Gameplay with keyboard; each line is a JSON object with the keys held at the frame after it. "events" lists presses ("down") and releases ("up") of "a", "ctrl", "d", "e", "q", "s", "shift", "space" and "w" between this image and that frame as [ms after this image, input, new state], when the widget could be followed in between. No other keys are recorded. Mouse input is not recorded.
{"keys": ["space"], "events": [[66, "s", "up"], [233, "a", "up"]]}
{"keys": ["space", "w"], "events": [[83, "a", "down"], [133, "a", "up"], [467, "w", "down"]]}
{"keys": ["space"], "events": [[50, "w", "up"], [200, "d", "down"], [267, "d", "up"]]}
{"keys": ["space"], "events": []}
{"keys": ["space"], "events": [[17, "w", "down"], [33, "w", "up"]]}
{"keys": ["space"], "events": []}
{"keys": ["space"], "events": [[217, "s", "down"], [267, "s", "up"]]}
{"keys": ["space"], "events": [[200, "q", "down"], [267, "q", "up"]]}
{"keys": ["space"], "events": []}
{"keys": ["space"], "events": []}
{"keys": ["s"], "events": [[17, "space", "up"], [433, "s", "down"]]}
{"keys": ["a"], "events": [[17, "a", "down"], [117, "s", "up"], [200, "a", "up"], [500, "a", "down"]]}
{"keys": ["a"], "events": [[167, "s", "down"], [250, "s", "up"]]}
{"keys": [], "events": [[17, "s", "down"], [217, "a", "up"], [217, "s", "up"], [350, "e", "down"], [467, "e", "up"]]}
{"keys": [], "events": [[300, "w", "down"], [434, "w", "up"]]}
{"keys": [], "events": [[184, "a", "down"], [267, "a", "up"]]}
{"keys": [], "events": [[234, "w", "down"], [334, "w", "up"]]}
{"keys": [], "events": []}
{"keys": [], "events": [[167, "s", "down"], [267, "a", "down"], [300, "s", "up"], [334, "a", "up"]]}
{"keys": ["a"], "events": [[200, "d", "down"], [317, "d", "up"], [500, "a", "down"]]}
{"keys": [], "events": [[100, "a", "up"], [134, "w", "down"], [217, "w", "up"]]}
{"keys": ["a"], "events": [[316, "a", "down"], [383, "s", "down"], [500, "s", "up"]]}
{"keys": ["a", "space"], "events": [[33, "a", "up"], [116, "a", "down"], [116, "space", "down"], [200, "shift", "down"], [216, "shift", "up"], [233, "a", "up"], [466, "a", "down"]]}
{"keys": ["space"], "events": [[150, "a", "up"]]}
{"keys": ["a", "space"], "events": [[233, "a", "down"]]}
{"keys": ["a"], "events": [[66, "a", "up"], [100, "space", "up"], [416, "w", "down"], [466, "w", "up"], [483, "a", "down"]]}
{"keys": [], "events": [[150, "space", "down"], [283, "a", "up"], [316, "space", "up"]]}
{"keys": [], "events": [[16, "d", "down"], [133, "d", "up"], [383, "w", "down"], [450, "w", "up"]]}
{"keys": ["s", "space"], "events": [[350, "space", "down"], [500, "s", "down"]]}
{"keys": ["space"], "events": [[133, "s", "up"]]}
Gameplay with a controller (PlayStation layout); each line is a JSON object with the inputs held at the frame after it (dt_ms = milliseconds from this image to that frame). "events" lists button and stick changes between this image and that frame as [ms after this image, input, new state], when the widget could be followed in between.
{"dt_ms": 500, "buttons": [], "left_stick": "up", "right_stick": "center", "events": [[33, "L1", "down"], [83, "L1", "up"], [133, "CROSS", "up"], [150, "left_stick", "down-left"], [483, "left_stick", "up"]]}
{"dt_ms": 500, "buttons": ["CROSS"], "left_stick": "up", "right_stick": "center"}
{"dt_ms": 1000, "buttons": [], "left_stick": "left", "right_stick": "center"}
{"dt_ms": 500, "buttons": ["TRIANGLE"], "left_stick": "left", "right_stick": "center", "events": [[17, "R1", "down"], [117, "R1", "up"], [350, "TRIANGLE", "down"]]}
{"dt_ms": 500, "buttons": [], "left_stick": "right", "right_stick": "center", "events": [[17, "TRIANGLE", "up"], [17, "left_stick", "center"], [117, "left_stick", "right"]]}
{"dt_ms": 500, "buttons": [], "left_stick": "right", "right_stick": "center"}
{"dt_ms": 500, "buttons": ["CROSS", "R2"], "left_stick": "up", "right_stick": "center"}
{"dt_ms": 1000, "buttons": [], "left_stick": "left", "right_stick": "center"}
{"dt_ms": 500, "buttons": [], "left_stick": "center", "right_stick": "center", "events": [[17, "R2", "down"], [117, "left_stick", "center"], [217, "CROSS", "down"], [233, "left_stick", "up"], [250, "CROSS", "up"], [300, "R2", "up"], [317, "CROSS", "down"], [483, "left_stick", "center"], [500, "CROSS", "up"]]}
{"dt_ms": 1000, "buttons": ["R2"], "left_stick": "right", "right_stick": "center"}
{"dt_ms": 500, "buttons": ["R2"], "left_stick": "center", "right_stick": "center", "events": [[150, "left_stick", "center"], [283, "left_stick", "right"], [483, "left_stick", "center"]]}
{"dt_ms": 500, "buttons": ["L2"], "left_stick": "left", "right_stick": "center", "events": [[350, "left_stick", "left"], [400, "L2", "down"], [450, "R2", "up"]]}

::::

Copy the lines above that hold the word "widget".

Gameplay with keyboard; each line is a JSON object with the keys held at the frame after it. "events" lists presses ("down") and releases ("up") of "a", "ctrl", "d", "e", "q", "s", "shift", "space" and "w" between this image and that frame as [ms after this image, input, new state], when the widget could be followed in between. No other keys are recorded. Mouse input is not recorded.
Gameplay with a controller (PlayStation layout); each line is a JSON object with the inputs held at the frame after it (dt_ms = milliseconds from this image to that frame). "events" lists button and stick changes between this image and that frame as [ms after this image, input, new state], when the widget could be followed in between.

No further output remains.